THE INPUT section start

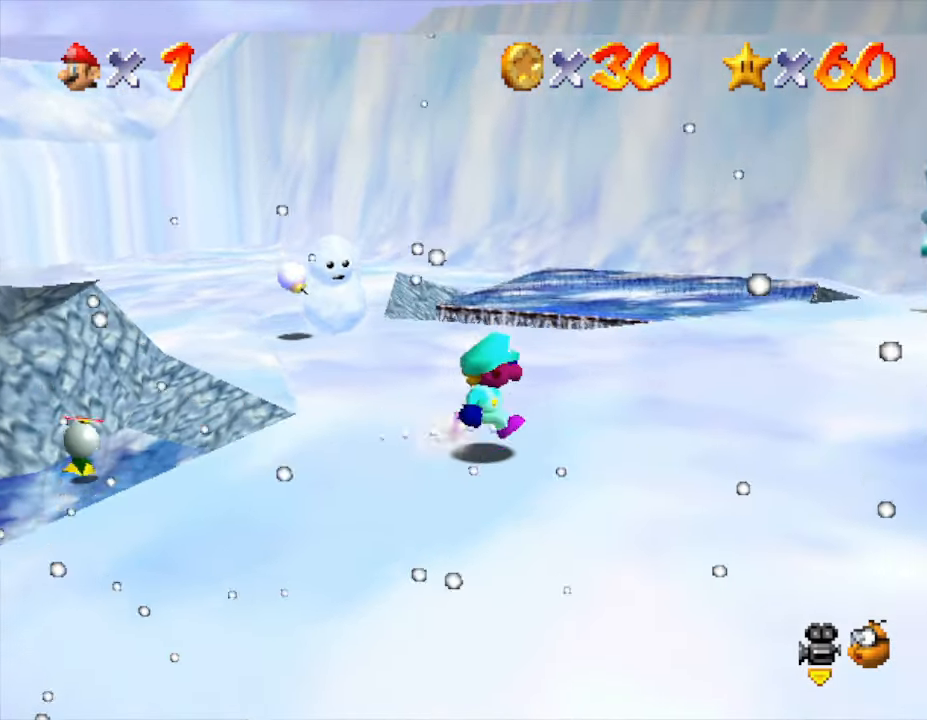
{"buttons": [], "left_stick": "up-right", "events": [[267, "C_LEFT", "down"], [267, "left_stick", "up-right"], [450, "C_LEFT", "up"]]}
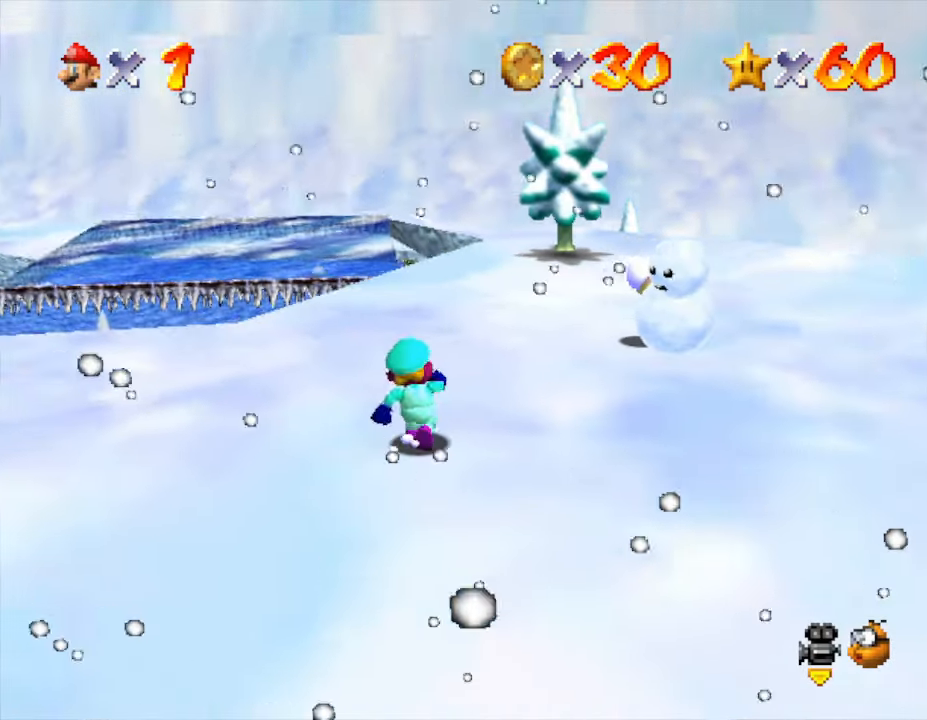
{"buttons": [], "left_stick": "up", "events": [[17, "left_stick", "up"], [217, "C_LEFT", "down"], [433, "C_LEFT", "up"]]}
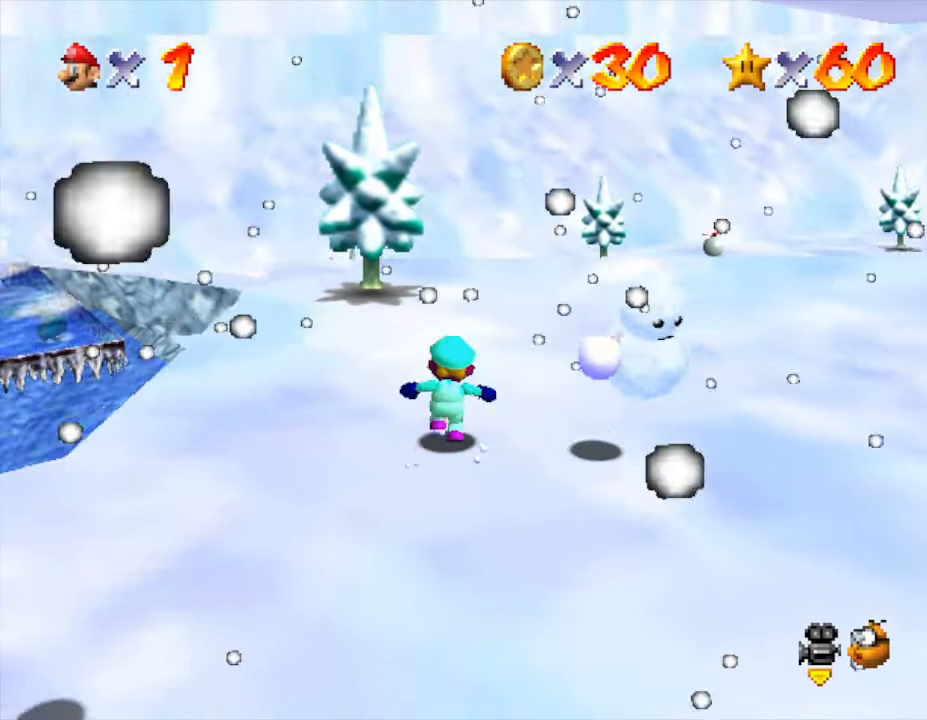
{"buttons": ["C_LEFT"], "left_stick": "up", "events": [[67, "C_LEFT", "down"], [217, "C_LEFT", "up"], [500, "C_LEFT", "down"]]}
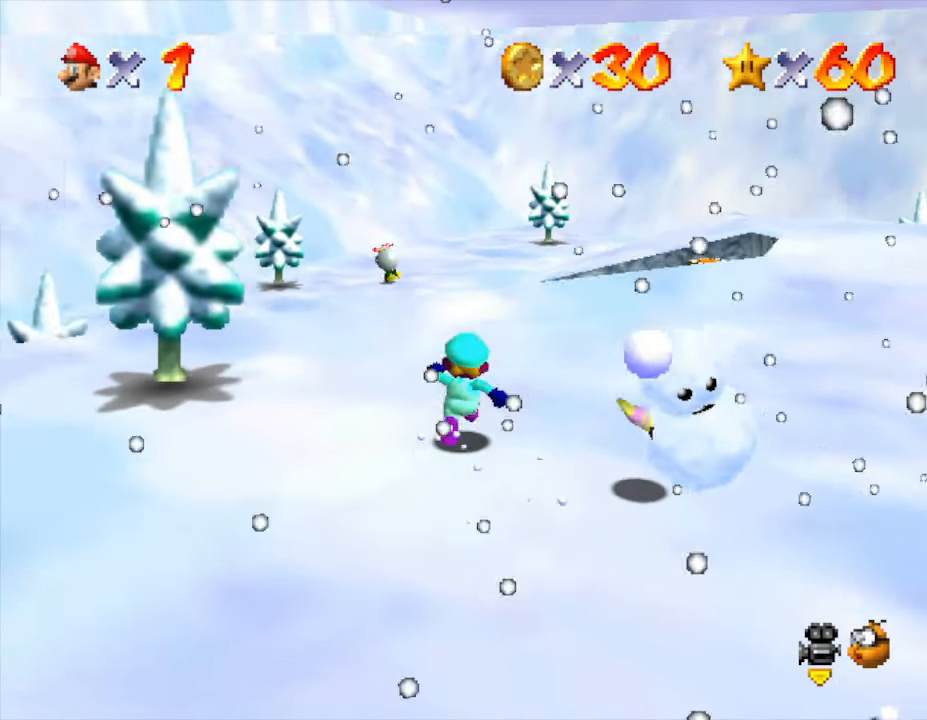
{"buttons": [], "left_stick": "center", "events": [[117, "C_LEFT", "up"], [167, "left_stick", "center"], [233, "C_LEFT", "down"], [400, "C_LEFT", "up"]]}
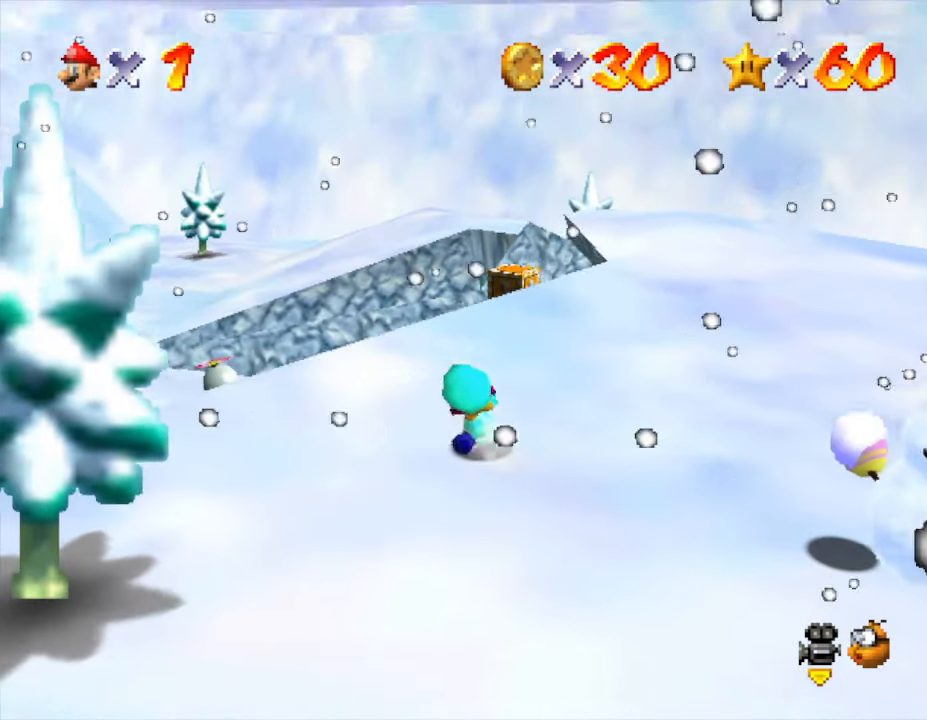
{"buttons": [], "left_stick": "up", "events": [[83, "left_stick", "up-right"], [483, "left_stick", "up"]]}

THE INPUT section end

Please return a copy of each line in the entries that has the string "down".

{"buttons": [], "left_stick": "up-right", "events": [[267, "C_LEFT", "down"], [267, "left_stick", "up-right"], [450, "C_LEFT", "up"]]}
{"buttons": [], "left_stick": "up", "events": [[17, "left_stick", "up"], [217, "C_LEFT", "down"], [433, "C_LEFT", "up"]]}
{"buttons": ["C_LEFT"], "left_stick": "up", "events": [[67, "C_LEFT", "down"], [217, "C_LEFT", "up"], [500, "C_LEFT", "down"]]}
{"buttons": [], "left_stick": "center", "events": [[117, "C_LEFT", "up"], [167, "left_stick", "center"], [233, "C_LEFT", "down"], [400, "C_LEFT", "up"]]}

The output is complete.